Question: Regarding the Iran nuclear issue, the deadline for submissions has arrived. The United States is talking of making a decision regarding sanctions this month. What is Japan's position on this?
Minister: According to the United Nations Security Council Resolution number 1696, the Director General of the IAEA must at least issue a report. Since that report has not yet been made public, I am unable to comment precisely on the issue. However, all I can say in an overall sense is that, as with what Iranian Deputy Foreign Minister Araghchi brought with him yesterday, it definitely does not indicate that Iran has responded in a way that satisfies the IAEA's demands. I believe that a meeting is taking place today between Iranian Deputy Foreign Minister Araghchi and Deputy Minister for Foreign Affairs Nishida, and, in the present situation, this is not something I can comment on; however, if the present state of things continues in which nothing can be done, the United Nations Security Council Resolution 1696 expresses the Security Council's intention to adopt measures under Article 41 of Chapter VII of the United Nations Charter. Therefore, there are many different ways in which this issue may develop from now; however, I will refrain from making any predictions at this stage. We, too, are in the position of being a member of the Security Council, and will therefore duly apply ourselves to taking our part in the decision making process. The High Representative for the Common Foreign and Security Policy Solana and the Secretary of Iran's Supreme National Security Council Larijani, are going to hold talks next week.

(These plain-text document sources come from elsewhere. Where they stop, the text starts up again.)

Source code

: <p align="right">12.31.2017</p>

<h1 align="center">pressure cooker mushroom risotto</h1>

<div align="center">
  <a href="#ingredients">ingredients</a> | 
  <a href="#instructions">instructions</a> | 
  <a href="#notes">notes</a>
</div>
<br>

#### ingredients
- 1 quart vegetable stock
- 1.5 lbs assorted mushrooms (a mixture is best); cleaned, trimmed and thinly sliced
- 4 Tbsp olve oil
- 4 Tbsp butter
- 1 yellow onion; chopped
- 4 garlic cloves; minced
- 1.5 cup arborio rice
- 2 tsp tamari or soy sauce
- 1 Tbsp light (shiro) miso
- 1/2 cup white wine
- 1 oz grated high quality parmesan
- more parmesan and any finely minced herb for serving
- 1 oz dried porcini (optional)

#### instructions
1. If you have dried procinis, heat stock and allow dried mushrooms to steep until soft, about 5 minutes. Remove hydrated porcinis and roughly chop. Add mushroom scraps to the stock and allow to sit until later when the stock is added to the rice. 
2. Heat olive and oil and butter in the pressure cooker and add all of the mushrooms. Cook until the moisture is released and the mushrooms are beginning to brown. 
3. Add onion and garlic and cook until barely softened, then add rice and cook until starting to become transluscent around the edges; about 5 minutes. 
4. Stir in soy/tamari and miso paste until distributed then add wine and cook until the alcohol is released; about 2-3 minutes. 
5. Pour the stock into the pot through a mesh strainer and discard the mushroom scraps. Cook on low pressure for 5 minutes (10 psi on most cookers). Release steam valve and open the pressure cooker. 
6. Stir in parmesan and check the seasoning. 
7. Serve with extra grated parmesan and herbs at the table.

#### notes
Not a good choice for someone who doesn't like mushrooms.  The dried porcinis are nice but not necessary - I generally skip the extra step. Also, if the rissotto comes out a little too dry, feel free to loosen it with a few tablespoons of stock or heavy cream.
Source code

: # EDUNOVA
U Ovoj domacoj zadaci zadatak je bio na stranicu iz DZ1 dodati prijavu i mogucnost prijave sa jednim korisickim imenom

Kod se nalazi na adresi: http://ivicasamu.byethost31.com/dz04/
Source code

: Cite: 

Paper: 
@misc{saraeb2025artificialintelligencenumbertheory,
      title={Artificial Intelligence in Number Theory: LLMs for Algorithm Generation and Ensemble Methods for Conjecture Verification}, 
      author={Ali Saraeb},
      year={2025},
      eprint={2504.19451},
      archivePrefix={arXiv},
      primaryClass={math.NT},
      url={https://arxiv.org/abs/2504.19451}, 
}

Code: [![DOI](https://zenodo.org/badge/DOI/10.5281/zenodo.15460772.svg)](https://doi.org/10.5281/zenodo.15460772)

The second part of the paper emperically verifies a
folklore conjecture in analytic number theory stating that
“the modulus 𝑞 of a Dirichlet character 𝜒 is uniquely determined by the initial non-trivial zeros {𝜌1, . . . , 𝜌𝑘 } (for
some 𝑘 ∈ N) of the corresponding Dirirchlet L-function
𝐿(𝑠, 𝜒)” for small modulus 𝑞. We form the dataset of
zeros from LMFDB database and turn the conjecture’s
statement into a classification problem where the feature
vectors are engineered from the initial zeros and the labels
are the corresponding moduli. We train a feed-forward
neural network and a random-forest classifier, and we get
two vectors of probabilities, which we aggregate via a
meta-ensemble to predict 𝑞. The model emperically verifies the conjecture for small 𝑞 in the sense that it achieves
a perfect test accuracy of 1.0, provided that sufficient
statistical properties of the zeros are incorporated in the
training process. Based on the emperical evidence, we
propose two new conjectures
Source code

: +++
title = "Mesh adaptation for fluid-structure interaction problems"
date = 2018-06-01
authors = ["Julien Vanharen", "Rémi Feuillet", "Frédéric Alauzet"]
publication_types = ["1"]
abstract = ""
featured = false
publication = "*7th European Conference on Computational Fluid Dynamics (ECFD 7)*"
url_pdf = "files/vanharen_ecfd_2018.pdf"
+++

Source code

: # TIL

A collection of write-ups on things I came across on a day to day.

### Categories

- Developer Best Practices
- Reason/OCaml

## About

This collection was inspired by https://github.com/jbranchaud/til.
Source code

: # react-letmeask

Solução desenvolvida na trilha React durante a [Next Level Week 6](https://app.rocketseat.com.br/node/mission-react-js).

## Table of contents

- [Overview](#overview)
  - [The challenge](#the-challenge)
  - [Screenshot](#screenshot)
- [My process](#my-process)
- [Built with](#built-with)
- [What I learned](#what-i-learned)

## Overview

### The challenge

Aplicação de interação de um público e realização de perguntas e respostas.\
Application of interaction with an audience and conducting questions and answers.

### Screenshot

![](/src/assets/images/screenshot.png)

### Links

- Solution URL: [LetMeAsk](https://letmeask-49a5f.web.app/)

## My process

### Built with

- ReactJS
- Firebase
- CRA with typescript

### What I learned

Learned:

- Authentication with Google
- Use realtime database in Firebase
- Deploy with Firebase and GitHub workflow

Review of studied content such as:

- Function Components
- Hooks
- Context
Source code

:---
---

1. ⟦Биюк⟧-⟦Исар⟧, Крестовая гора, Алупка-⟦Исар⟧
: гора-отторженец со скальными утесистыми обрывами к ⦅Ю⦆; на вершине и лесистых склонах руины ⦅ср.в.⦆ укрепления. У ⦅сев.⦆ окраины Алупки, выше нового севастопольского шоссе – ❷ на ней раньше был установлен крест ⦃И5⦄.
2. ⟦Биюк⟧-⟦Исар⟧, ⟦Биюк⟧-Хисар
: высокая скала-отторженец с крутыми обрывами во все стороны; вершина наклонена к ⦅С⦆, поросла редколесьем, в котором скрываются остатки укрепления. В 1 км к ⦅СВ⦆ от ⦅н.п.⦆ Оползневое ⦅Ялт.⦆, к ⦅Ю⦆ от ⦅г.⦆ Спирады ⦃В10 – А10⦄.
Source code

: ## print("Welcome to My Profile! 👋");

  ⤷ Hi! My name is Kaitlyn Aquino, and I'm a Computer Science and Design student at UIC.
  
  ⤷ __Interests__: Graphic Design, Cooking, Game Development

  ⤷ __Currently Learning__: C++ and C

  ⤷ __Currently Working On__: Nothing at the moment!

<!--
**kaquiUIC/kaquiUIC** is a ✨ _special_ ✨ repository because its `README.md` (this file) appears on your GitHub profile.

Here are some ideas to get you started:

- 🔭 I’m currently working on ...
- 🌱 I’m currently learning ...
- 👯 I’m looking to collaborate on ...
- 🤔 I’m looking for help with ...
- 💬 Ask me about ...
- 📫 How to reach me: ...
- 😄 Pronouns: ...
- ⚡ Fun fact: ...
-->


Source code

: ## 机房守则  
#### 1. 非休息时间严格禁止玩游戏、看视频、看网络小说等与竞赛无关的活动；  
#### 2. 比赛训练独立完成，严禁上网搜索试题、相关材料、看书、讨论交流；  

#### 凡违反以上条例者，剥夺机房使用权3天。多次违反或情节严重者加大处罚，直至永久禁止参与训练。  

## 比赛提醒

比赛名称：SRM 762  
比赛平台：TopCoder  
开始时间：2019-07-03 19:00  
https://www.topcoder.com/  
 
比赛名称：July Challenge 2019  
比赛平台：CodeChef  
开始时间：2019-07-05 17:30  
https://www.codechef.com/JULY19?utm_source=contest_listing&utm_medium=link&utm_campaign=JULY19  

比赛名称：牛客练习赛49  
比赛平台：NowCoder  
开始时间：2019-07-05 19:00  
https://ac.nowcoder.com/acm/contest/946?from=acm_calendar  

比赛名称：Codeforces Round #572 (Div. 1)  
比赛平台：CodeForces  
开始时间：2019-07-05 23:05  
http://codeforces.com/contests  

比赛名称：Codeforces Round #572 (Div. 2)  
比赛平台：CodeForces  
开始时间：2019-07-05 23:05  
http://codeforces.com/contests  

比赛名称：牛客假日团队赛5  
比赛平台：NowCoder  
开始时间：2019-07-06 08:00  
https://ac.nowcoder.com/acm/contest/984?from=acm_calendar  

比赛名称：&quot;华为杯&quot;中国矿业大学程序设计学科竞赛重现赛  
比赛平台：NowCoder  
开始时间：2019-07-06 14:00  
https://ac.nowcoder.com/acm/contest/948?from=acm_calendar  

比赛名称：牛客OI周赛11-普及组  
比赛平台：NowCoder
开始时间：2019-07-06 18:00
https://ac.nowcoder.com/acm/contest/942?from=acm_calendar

Question: With the release of the IAEA report, I understand that United States ambassador Bolton has stated the possibility of economic sanctions able to be applied by the EU, Japan and other countries without any action by the Security Council. What is your view of this proposal for sanctions?
Minister: I said that I would refrain from making predictions. There are a number of things that are able to be done. That's for certain. But what can be agreed upon or not agreed upon is up to the various countries involved, each with their various vantage points.